One practical way to address the patient asking about non-evidence medicine is to use a systematic approach, using the mnemonic SLEUTH (see Table 1). First, the clinician should identify what stage the patient is at regarding pursuing these strategies, as this may inform the focus of the conversation. A patient who is inquiring about taking probiotics for irritable bowel syndrome is different from a patient who is showing results of food intolerance tests that his naturopathic provider administered; the former might be guided toward a prudent path of trying one of the more commonly studied agents, while the latter might need to be educated about the lack of proven value of the testing that has been done. Lifestyle, particularly diet, is an important aspect of the patient’s health that should be elicited, since many non-evidence-based strategies include various dietary restrictions, some of which may be deleterious due to low fiber content. Clinicians should consider if an effective alternative for their patient’s symptoms is available; a patient with Crohn’s disease who has cut out gluten and casein for putative anti-inflammatory effects may be doing so for persistent symptoms, and may not have achieved full endoscopic and clinical remission and may benefit from a step up in therapy which may in turn yield superior long-term outcomes. Some patients pursuing non-evidence-based medicine may be doing so to treat an underlying disease that has been undiagnosed [15]. Clinicians should be queried specifically regarding the number of tablets or capsules they take, since it is common for patients following non-evidence-based practitioners to be prescribed upwards of 20 or 30 pills daily; after counting the total pill burden, patients may be open to the idea that there is a fair probability that at least one of their many supplements could carry an adverse effect, and may be amenable to efforts to reduce the quantity of supplement intake. More broadly, patients should be assessed for possible harm that non-evidence-based therapies can carry, such as hepatotoxic supplements, restrictive diets that can reactivate an eating disorder, or advice from practitioners to forgo immunizations for themselves or their children.

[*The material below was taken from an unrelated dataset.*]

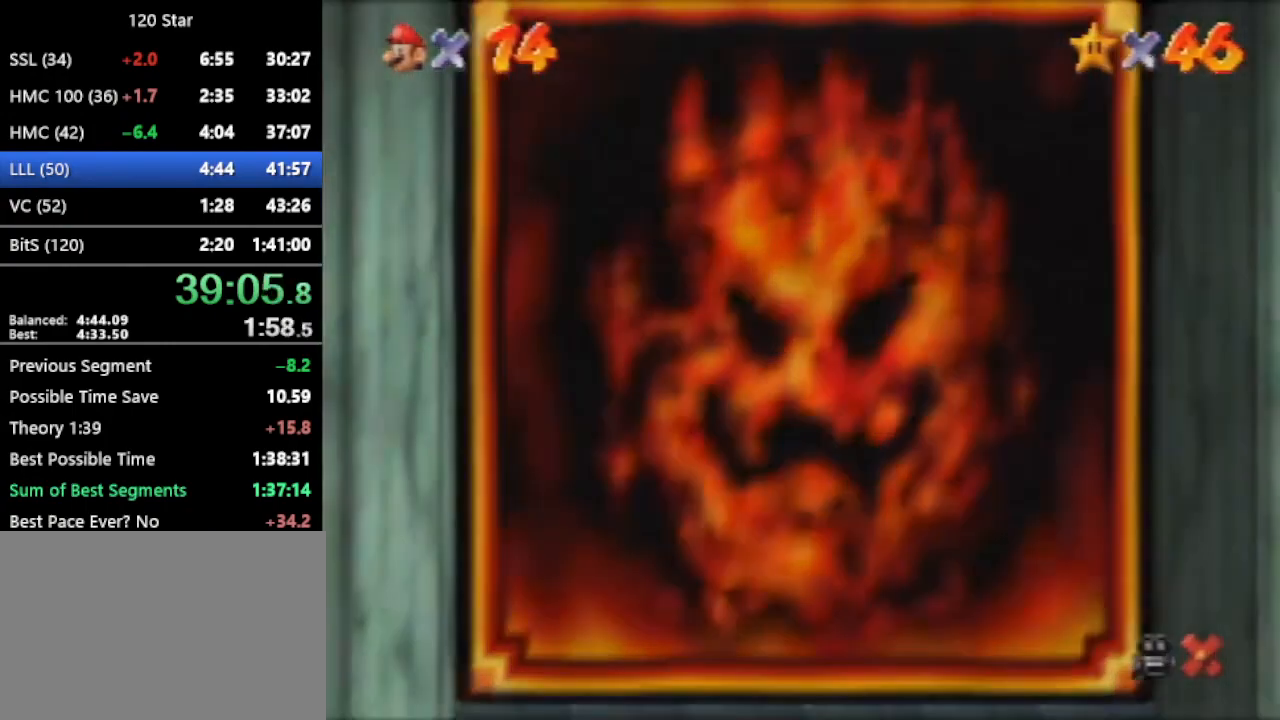
{"buttons": ["A"], "left_stick": "center", "events": [[67, "A", "down"], [134, "A", "up"], [367, "A", "down"], [434, "A", "up"], [501, "A", "down"]]}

Table 1 Approach to the patient who uses non-evidence-based medicine (“SLEUTH”)

Ultimately, the approach should be individualized to the patient’s circumstance, including his/her disease, symptoms, and attitude toward evidence-based and non-evidence-based medicine. We must be prepared to help our patients wherever they may be on their path, allying with them and keeping the dictum of “Do no harm” at the forefront.